- _Exercise prompt_: Please copy the records below with "Person at" swapped for "Individual at" everywhere and everything else left unchanged. Leave the pictures out of your copy.

- _Images with located body landmarks_:

◆ ◆ ◆ ◆ ◆ ◆ ◆

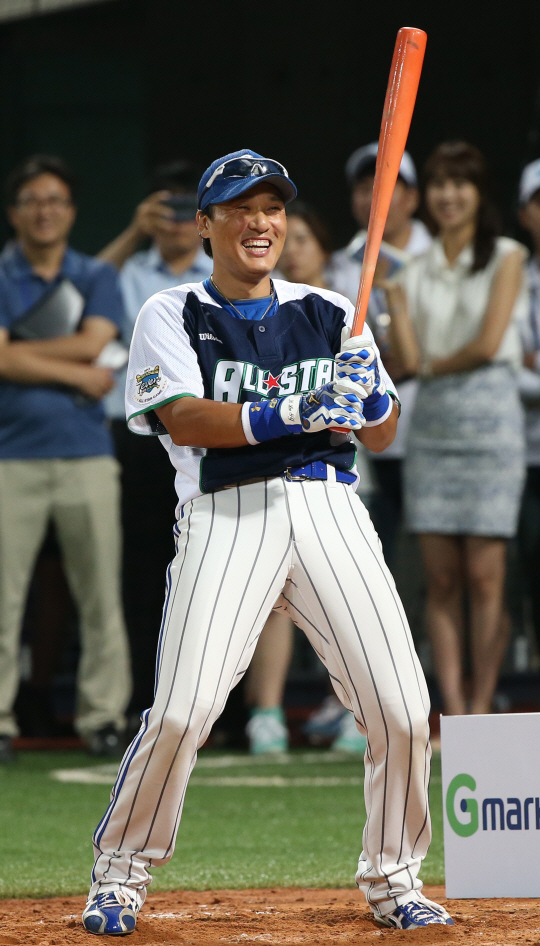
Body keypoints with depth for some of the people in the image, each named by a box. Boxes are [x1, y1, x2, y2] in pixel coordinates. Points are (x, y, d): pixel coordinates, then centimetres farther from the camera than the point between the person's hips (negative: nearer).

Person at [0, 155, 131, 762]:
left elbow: (94, 342, -5)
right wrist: (78, 375, -6)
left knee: (101, 596, 1)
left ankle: (103, 717, 7)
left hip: (86, 454, 2)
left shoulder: (96, 278, 12)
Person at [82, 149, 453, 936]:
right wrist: (282, 415, -21)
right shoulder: (173, 315, 9)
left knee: (402, 712, -6)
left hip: (329, 508, 3)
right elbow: (183, 419, -7)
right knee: (182, 709, -16)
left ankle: (392, 879, 15)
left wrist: (367, 398, -8)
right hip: (225, 511, -3)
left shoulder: (329, 315, 19)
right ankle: (120, 875, 4)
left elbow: (383, 435, 15)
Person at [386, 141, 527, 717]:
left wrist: (434, 364, 4)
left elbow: (488, 344, -8)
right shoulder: (416, 270, 13)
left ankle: (481, 712, -3)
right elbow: (410, 358, 2)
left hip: (490, 416, -4)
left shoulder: (505, 258, 3)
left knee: (484, 576, -7)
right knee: (441, 579, -1)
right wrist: (390, 291, -4)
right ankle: (453, 716, 1)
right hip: (431, 421, 4)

◆ ◆ ◆ ◆ ◆ ◆ ◆

- _The completed task_:
Body keypoints with depth for some of the people in the image, each named by a box. Boxes are [x1, y1, x2, y2] in pixel coordinates. Points are (x, y, d): pixel coordinates, then centimetres farther from the camera than the point between the person's hips (negative: nearer).

Individual at [0, 155, 131, 762]:
left elbow: (94, 342, -5)
right wrist: (78, 375, -6)
left knee: (101, 596, 1)
left ankle: (103, 717, 7)
left hip: (86, 454, 2)
left shoulder: (96, 278, 12)
Individual at [82, 149, 453, 936]:
right wrist: (282, 415, -21)
right shoulder: (173, 315, 9)
left knee: (402, 712, -6)
left hip: (329, 508, 3)
right elbow: (183, 419, -7)
right knee: (182, 709, -16)
left ankle: (392, 879, 15)
left wrist: (367, 398, -8)
right hip: (225, 511, -3)
left shoulder: (329, 315, 19)
right ankle: (120, 875, 4)
left elbow: (383, 435, 15)
Individual at [386, 141, 527, 717]:
left wrist: (434, 364, 4)
left elbow: (488, 344, -8)
right shoulder: (416, 270, 13)
left ankle: (481, 712, -3)
right elbow: (410, 358, 2)
left hip: (490, 416, -4)
left shoulder: (505, 258, 3)
left knee: (484, 576, -7)
right knee: (441, 579, -1)
right wrist: (390, 291, -4)
right ankle: (453, 716, 1)
right hip: (431, 421, 4)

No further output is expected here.